Salome Asega and Rufaro Makanda join Eyebeam Board of Directors

Pictured left, Salome Asega. Pictured right, Rufaro Makanda.

Including: Rufaro Makanda Salome Asega

News Release
Brent Jones
(917) 280-6217,

Salome Asega and Rufaro Makanda join Eyebeam Board of Directors

Brooklyn, June 21, 2021 —Eyebeam, a “power station” known for generating visionary work by artists and technologists together with the community, today announced the elections of Salome Asega and Rufaro Makanda to its Board of Directors. The unanimous decision was made during the board’s recent meeting on April 26, 2021 and follows the organization’s announcement that it has shed its public storefront space and physical residency and transformed into a groundbreaking, radically distributed catalyst and incubator. Eyebeam recently celebrated its inaugural digital fellowship Rapid Response for a Better Digital Future with an ambitious digital convening of radical practitioners spanning the fields of public policy, journalism, healthcare, and more, “From the Rupture: Ideas and Actions for the Future.”

“We are thrilled that Salome and Rufaro will join us at this tremendously exciting and pivotal moment,” said chairman Joe Versace, who for many years has been involved in art and social service organizations in New York City. “As we de-center Eyebeam and hand authority over to artists so that they may enliven a more humane digital realm, we look forward to the vision, advice, and guidance of our newest leadership.”
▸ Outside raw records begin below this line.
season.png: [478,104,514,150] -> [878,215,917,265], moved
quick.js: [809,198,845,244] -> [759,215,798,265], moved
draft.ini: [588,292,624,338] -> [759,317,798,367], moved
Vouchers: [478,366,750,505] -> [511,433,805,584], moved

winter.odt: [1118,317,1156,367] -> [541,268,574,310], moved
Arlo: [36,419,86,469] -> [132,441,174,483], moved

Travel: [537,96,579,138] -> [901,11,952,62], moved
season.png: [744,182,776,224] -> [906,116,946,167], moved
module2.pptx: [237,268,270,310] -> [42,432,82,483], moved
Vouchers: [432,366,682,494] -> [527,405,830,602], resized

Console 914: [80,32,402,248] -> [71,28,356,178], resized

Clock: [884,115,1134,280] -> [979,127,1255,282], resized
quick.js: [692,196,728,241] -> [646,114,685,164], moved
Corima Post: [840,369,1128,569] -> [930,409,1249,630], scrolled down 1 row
Salome Asega, pictured, is an artist and researcher. She has exhibited internationally, including at MoMA, and lectured at the Brooklyn Museum, the MIT Media Lab, Performa, and elsewhere. Asega was a 2015/2016 resident at Eyebeam and the inaugural Ford Foundation Technology Fellow landscaping new media artist. She is the director of partnerships at POWRPLNT, a youth digital art collaboratory in Brooklyn. Asega holds an M.F.A. in Design and Technology from Parsons at The New School where she now teaches.

“My relationship with Eyebeam started as a resident and that relationship is sticky, as I never really left, and I am delighted to join the board,” enthused Asega. “It really is rare to have dedicated time to do research, to experiment, and to be inventive in a community of like minded practitioners. And now, in an amazing pivot, for Eyebeam to honor place-based work in the context in which it is happening and to meet where you are at as an artist, is incredible.”

Born in Harare, Zimbabwe and raised in Washington, D.C., Rufaro Makanda, pictured, who joins the board’s executive committee and will serve a term as treasurer, is an investment banking vice president at Bank of America and works with private equity clients. Makanda also serves on the steering committee of Alvin Ailey American Dance Theatre.

“I grew up dancing, and I’ve always valued the craft of an artist,” said Makanda. “Through my involvement with Ailey and through engaging with various artists over the years, I feel strongly that a network and community are extremely important to the development and evolution of any artist. The scope of Eyebeam’s artist support is international and cross-cultural, and I look forward to working with the board.”

About Eyebeam
Technology’s effect on our future is always changing and difficult to understand. Through exploratory process and emotionally compelling output, Eyebeam believes that artists can help us visualize and realize a more humane future.

Eyebeam provides both space and support for a community of diverse, justice-driven artists. Our annual fellowship program, highly engaged community of alumni, advanced tools and resources, shows and events help our artists bring their work to life and out into the world.

Eyebeam enables people to think creatively and critically about technology’s effect on society, with the mission of revealing new paths toward a better future for all.